[Input material]

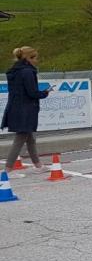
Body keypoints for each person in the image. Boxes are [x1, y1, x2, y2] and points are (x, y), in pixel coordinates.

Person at [2, 46, 52, 176]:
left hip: (15, 107)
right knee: (20, 139)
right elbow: (32, 92)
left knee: (30, 138)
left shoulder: (14, 71)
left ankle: (38, 165)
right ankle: (6, 170)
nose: (37, 60)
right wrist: (45, 93)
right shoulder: (28, 72)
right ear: (29, 58)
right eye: (35, 58)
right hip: (26, 110)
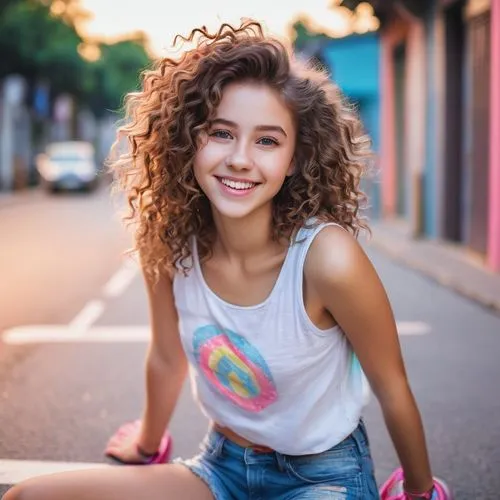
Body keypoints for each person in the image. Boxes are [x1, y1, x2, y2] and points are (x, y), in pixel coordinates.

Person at [5, 19, 439, 500]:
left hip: (323, 476)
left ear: (295, 158)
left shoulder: (326, 259)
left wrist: (420, 491)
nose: (239, 158)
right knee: (29, 496)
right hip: (221, 467)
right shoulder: (169, 244)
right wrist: (147, 444)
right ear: (190, 138)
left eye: (267, 141)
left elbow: (391, 384)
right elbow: (168, 358)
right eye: (221, 133)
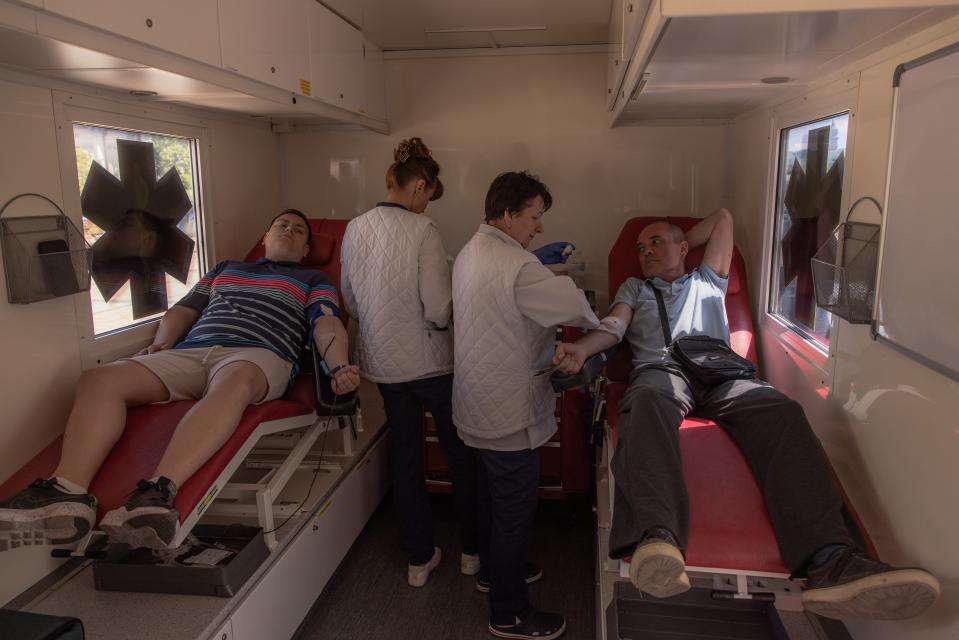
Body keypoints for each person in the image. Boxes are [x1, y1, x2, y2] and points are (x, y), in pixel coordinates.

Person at [552, 208, 941, 621]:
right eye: (640, 247)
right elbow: (613, 326)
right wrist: (580, 350)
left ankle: (832, 561)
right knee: (646, 402)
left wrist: (681, 240)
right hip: (661, 372)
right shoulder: (635, 287)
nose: (645, 250)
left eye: (656, 243)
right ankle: (657, 539)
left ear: (685, 247)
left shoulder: (707, 279)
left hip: (721, 373)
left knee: (781, 409)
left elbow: (722, 219)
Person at [0, 210, 360, 551]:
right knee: (98, 379)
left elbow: (326, 324)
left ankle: (158, 491)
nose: (289, 231)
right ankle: (67, 490)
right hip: (191, 351)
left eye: (299, 230)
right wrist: (161, 345)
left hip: (258, 355)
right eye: (282, 225)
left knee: (235, 381)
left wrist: (339, 367)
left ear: (308, 250)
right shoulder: (225, 269)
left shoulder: (313, 279)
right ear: (265, 237)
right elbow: (184, 311)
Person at [452, 171, 599, 640]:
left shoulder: (472, 251)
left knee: (491, 500)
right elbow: (576, 307)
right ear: (510, 214)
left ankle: (495, 573)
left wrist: (530, 261)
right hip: (507, 410)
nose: (538, 227)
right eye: (534, 217)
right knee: (513, 509)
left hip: (476, 400)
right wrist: (601, 312)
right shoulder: (520, 267)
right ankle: (509, 613)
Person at [340, 137, 479, 588]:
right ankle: (473, 552)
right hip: (431, 365)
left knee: (405, 456)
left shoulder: (355, 227)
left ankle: (419, 558)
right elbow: (438, 307)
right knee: (460, 452)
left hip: (383, 364)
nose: (427, 206)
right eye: (429, 197)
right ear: (420, 186)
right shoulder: (423, 231)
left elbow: (350, 300)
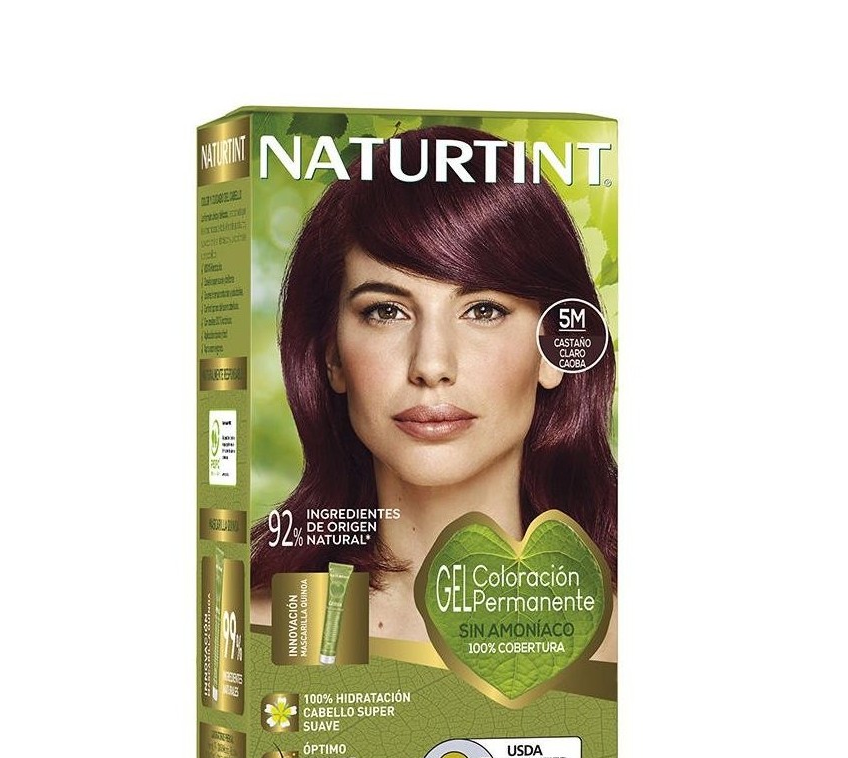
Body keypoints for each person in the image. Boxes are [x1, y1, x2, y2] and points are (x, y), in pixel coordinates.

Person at [250, 126, 617, 656]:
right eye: (386, 311)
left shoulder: (621, 638)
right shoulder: (269, 631)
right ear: (332, 356)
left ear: (553, 348)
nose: (431, 366)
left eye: (483, 310)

[/Input material]

What is needed:
The lines to return are those in the entries above that hold "ankle".

Problem solution:
left ankle: (38, 165)
right ankle: (6, 170)
left ankle: (832, 561)
right ankle: (657, 539)
left ankle: (158, 491)
right ankle: (67, 490)
left ankle: (495, 573)
right ankle: (509, 613)
right ankle: (473, 552)
left ankle: (419, 558)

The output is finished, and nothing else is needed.